**What is being asked:** In the records that follow, the lines from the one containing "[253,135,313,154] (Dutch) ->" to the one containing "[72,115,111,129] velY ->", inclusive, are to be given again exactly.

**Saved data entries:**
○ ○ ○

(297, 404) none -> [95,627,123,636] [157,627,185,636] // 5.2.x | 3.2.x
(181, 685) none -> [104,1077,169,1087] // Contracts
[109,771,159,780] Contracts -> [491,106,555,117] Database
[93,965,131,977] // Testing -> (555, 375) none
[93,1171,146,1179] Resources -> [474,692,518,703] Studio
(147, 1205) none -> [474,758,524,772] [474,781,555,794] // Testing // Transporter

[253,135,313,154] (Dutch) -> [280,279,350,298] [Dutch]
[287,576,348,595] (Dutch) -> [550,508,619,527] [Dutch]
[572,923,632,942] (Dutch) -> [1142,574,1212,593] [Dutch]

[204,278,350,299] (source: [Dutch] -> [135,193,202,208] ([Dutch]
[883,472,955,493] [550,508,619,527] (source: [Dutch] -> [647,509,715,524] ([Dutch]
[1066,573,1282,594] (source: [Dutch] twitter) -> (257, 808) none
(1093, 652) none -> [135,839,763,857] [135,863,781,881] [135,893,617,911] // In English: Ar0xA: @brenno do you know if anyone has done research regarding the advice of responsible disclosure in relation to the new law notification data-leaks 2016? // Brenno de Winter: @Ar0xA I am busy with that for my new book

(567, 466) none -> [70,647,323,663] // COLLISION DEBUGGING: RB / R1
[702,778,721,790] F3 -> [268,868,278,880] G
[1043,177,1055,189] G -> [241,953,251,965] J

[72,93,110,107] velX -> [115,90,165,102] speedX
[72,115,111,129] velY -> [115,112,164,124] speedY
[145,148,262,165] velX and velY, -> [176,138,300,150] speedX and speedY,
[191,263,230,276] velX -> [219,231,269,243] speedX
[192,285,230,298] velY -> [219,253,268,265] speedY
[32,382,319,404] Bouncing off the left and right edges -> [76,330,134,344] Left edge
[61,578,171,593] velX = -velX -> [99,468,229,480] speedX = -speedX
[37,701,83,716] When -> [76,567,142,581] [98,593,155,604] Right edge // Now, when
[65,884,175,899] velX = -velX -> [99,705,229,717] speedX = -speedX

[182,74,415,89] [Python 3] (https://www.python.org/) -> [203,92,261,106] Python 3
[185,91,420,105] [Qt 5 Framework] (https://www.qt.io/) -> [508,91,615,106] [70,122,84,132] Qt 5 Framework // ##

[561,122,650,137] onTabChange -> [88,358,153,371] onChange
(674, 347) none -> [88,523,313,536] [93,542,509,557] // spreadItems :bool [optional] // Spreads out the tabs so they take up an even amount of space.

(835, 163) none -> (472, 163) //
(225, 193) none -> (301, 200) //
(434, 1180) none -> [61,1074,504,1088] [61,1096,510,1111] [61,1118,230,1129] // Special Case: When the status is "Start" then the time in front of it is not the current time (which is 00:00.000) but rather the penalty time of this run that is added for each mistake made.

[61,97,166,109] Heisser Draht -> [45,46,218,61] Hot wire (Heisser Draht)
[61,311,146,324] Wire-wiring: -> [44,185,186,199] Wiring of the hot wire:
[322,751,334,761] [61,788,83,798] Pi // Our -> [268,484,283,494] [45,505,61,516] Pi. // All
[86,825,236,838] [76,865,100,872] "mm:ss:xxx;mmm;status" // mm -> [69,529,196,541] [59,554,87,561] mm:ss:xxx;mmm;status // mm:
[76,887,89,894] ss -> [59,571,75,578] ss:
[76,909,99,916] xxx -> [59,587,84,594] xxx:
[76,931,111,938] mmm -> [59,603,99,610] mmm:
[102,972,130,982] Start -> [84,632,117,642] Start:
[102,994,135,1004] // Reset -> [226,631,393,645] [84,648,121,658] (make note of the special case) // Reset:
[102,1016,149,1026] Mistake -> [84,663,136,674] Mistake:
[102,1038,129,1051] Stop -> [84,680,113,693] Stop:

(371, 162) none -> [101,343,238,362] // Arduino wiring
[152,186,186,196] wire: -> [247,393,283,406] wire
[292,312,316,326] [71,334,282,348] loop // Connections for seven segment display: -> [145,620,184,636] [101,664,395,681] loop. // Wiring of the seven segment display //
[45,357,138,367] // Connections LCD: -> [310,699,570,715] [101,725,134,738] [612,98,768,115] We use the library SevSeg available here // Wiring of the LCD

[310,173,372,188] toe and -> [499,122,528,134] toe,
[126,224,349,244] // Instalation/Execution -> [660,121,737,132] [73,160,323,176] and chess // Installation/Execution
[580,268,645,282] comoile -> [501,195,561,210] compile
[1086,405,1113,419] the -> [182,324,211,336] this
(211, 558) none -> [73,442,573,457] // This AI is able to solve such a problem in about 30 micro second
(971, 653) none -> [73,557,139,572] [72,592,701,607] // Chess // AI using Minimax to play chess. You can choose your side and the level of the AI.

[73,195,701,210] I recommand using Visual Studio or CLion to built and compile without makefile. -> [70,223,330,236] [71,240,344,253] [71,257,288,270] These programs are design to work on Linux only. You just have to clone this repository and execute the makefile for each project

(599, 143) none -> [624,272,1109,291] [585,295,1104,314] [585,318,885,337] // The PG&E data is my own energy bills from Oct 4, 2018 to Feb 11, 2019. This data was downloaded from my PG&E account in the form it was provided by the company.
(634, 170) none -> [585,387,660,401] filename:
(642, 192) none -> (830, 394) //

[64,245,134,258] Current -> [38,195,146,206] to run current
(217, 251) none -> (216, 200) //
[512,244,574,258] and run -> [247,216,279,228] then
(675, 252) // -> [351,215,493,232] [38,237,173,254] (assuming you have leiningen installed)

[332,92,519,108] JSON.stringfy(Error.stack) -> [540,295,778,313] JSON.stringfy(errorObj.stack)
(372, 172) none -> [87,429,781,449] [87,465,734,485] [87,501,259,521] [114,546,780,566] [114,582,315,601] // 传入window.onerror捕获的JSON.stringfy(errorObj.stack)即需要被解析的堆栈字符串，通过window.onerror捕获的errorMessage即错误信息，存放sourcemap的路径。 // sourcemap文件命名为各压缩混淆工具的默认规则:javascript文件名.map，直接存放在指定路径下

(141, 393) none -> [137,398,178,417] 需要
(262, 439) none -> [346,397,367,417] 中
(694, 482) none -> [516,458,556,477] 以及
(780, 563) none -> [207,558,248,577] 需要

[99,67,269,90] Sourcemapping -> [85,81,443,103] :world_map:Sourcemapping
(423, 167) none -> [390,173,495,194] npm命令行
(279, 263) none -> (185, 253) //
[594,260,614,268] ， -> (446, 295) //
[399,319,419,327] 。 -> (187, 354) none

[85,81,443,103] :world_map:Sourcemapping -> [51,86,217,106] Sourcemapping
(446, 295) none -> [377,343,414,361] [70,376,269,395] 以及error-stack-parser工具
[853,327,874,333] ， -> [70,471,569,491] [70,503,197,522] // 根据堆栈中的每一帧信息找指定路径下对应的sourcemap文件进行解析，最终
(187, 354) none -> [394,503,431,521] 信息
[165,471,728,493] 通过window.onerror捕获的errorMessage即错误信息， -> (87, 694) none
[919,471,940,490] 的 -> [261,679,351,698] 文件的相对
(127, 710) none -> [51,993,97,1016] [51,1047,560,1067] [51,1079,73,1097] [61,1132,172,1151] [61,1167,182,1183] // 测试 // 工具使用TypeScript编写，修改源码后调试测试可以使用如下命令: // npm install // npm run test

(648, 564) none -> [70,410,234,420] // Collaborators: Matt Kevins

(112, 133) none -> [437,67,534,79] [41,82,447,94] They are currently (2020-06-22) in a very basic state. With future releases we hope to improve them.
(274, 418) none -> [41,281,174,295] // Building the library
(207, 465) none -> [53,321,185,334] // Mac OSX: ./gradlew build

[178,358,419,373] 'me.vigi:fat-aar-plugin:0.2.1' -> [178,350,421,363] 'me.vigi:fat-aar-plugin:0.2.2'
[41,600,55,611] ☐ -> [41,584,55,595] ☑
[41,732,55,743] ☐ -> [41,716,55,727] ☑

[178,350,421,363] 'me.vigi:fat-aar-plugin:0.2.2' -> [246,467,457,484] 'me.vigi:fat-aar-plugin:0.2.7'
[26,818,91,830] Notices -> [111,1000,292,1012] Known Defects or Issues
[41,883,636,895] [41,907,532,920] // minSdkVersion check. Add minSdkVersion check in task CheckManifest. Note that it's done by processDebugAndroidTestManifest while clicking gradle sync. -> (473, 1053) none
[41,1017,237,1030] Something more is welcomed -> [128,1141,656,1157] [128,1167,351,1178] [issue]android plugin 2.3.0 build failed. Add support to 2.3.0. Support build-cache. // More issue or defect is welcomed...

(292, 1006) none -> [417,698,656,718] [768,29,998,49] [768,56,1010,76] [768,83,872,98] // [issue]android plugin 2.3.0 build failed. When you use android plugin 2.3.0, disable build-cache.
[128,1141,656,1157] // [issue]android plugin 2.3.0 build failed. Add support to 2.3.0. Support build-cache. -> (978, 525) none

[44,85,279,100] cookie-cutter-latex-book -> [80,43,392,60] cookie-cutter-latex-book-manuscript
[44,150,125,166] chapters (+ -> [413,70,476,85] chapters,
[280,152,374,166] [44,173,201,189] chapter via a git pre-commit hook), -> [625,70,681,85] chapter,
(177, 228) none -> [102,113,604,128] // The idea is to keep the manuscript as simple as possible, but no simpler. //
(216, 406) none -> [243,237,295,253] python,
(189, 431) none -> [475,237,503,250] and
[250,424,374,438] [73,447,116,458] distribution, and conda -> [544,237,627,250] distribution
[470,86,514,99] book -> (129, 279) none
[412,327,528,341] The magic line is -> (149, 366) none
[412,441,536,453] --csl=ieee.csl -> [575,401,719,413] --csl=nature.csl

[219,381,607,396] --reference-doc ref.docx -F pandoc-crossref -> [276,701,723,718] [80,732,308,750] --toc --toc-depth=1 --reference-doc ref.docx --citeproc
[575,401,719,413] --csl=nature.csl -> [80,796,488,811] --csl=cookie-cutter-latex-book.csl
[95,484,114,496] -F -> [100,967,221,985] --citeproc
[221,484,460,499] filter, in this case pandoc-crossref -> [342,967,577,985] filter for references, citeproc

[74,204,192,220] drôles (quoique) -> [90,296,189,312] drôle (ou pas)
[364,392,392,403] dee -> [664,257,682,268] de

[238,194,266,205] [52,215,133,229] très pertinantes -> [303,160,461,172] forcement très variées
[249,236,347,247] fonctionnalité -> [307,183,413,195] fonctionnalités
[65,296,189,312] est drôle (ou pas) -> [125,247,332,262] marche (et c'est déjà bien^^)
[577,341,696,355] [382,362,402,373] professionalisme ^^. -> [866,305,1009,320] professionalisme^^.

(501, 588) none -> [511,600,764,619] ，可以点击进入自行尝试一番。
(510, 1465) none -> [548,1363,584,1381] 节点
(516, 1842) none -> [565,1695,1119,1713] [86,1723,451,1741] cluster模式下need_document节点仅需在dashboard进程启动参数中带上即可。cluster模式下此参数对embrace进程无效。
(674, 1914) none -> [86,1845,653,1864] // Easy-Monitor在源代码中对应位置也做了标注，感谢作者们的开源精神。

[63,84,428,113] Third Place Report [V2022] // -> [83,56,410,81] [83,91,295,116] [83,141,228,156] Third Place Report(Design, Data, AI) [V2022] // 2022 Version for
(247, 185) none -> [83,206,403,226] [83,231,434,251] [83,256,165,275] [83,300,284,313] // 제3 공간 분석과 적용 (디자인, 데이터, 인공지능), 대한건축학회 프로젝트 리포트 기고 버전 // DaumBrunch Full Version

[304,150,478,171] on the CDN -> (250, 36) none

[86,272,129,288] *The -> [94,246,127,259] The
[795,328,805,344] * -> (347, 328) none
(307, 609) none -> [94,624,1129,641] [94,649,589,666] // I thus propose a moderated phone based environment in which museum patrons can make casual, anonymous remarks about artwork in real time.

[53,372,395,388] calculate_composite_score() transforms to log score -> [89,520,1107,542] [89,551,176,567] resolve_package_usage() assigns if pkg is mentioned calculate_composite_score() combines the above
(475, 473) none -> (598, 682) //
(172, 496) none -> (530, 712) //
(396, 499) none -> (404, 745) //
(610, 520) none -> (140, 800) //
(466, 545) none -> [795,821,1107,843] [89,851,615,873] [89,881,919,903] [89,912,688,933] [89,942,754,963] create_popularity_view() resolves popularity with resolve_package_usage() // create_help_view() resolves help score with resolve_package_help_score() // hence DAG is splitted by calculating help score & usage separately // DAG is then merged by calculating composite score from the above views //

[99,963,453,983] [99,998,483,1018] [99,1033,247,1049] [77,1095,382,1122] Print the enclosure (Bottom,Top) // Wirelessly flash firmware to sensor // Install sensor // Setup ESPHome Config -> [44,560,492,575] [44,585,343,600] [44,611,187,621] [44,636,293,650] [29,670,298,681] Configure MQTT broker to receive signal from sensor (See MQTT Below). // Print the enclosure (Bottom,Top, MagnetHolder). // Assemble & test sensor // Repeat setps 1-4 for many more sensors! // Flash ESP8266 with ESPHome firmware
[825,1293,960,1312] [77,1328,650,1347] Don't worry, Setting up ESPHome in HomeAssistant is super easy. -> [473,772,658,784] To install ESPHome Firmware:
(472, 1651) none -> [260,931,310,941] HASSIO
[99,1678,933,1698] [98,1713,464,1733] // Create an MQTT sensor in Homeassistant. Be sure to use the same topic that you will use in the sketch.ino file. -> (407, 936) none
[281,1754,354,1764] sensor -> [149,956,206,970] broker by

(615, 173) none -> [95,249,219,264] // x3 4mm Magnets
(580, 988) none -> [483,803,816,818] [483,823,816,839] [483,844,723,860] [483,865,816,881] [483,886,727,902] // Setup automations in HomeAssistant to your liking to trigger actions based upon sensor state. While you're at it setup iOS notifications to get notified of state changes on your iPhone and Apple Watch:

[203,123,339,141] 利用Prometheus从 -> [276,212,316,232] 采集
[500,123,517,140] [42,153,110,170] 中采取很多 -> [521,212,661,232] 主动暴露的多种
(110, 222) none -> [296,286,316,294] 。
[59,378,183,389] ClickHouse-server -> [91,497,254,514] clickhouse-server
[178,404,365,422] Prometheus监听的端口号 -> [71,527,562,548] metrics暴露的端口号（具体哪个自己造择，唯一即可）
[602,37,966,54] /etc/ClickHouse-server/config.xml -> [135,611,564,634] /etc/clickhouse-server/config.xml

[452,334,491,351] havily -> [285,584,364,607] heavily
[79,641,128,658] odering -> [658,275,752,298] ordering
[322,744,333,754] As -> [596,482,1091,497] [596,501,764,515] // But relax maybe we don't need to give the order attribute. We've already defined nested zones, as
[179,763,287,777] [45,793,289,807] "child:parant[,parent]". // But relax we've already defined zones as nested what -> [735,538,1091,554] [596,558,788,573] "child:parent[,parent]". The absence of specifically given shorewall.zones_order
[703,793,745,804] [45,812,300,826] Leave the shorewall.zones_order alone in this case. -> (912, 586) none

○ ○ ○

**Your solution:**
[253,135,313,154] (Dutch) -> [280,279,350,298] [Dutch]
[287,576,348,595] (Dutch) -> [550,508,619,527] [Dutch]
[572,923,632,942] (Dutch) -> [1142,574,1212,593] [Dutch]

[204,278,350,299] (source: [Dutch] -> [135,193,202,208] ([Dutch]
[883,472,955,493] [550,508,619,527] (source: [Dutch] -> [647,509,715,524] ([Dutch]
[1066,573,1282,594] (source: [Dutch] twitter) -> (257, 808) none
(1093, 652) none -> [135,839,763,857] [135,863,781,881] [135,893,617,911] // In English: Ar0xA: @brenno do you know if anyone has done research regarding the advice of responsible disclosure in relation to the new law notification data-leaks 2016? // Brenno de Winter: @Ar0xA I am busy with that for my new book

(567, 466) none -> [70,647,323,663] // COLLISION DEBUGGING: RB / R1
[702,778,721,790] F3 -> [268,868,278,880] G
[1043,177,1055,189] G -> [241,953,251,965] J

[72,93,110,107] velX -> [115,90,165,102] speedX
[72,115,111,129] velY -> [115,112,164,124] speedY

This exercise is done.